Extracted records
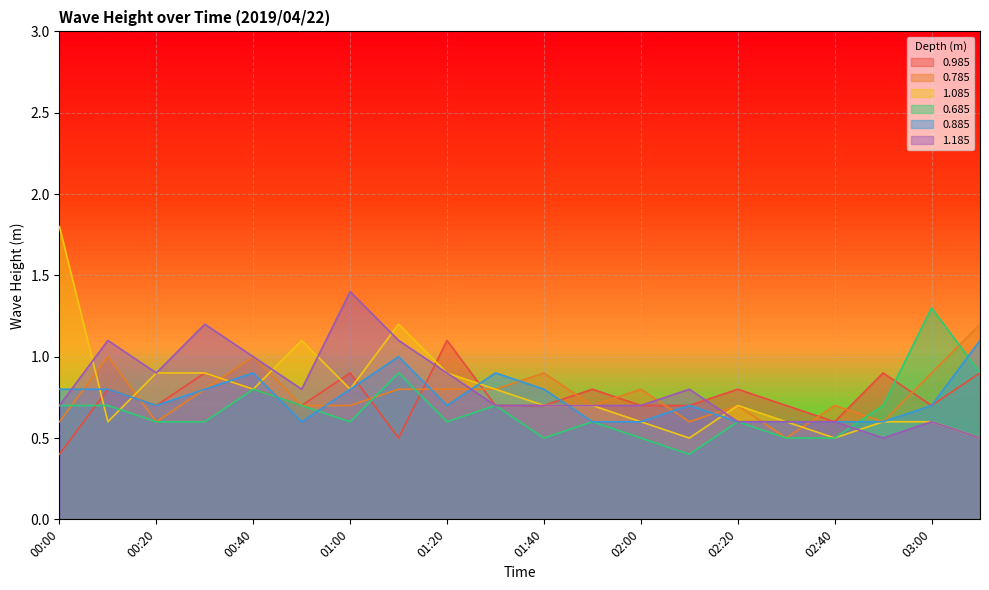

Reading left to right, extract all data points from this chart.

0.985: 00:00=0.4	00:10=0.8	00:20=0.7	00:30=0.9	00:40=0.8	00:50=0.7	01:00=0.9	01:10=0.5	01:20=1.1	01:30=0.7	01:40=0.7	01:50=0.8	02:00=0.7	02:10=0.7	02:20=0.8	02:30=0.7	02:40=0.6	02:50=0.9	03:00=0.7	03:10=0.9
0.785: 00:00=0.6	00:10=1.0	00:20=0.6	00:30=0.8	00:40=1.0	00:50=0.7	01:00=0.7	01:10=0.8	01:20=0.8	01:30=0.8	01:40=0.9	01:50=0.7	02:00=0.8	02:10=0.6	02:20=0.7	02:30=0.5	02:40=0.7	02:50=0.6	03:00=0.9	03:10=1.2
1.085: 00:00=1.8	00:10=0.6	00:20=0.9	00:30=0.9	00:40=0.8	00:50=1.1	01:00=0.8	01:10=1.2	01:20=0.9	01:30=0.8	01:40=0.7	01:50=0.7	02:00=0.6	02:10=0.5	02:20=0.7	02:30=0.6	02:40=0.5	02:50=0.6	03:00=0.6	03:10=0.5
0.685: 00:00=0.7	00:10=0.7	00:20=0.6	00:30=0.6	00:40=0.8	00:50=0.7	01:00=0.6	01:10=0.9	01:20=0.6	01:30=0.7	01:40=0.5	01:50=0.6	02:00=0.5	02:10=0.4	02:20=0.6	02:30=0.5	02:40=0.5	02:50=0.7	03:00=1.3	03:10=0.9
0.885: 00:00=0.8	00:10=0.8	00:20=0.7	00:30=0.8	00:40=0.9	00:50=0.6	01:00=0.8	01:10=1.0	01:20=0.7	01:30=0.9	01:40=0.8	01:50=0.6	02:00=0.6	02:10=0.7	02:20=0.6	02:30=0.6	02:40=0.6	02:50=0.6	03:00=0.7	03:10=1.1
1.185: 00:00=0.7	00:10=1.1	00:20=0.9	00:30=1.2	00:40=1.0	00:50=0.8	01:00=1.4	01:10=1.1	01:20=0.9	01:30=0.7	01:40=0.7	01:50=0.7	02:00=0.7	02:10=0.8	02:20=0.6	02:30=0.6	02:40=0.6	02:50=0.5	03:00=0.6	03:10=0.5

- Exercise instructions
Reproduce the records above line for line, with no changes. Omit the pictures from your copy.

- Solved exercise
Reading left to right, extract all data points from this chart.

0.985: 00:00=0.4	00:10=0.8	00:20=0.7	00:30=0.9	00:40=0.8	00:50=0.7	01:00=0.9	01:10=0.5	01:20=1.1	01:30=0.7	01:40=0.7	01:50=0.8	02:00=0.7	02:10=0.7	02:20=0.8	02:30=0.7	02:40=0.6	02:50=0.9	03:00=0.7	03:10=0.9
0.785: 00:00=0.6	00:10=1.0	00:20=0.6	00:30=0.8	00:40=1.0	00:50=0.7	01:00=0.7	01:10=0.8	01:20=0.8	01:30=0.8	01:40=0.9	01:50=0.7	02:00=0.8	02:10=0.6	02:20=0.7	02:30=0.5	02:40=0.7	02:50=0.6	03:00=0.9	03:10=1.2
1.085: 00:00=1.8	00:10=0.6	00:20=0.9	00:30=0.9	00:40=0.8	00:50=1.1	01:00=0.8	01:10=1.2	01:20=0.9	01:30=0.8	01:40=0.7	01:50=0.7	02:00=0.6	02:10=0.5	02:20=0.7	02:30=0.6	02:40=0.5	02:50=0.6	03:00=0.6	03:10=0.5
0.685: 00:00=0.7	00:10=0.7	00:20=0.6	00:30=0.6	00:40=0.8	00:50=0.7	01:00=0.6	01:10=0.9	01:20=0.6	01:30=0.7	01:40=0.5	01:50=0.6	02:00=0.5	02:10=0.4	02:20=0.6	02:30=0.5	02:40=0.5	02:50=0.7	03:00=1.3	03:10=0.9
0.885: 00:00=0.8	00:10=0.8	00:20=0.7	00:30=0.8	00:40=0.9	00:50=0.6	01:00=0.8	01:10=1.0	01:20=0.7	01:30=0.9	01:40=0.8	01:50=0.6	02:00=0.6	02:10=0.7	02:20=0.6	02:30=0.6	02:40=0.6	02:50=0.6	03:00=0.7	03:10=1.1
1.185: 00:00=0.7	00:10=1.1	00:20=0.9	00:30=1.2	00:40=1.0	00:50=0.8	01:00=1.4	01:10=1.1	01:20=0.9	01:30=0.7	01:40=0.7	01:50=0.7	02:00=0.7	02:10=0.8	02:20=0.6	02:30=0.6	02:40=0.6	02:50=0.5	03:00=0.6	03:10=0.5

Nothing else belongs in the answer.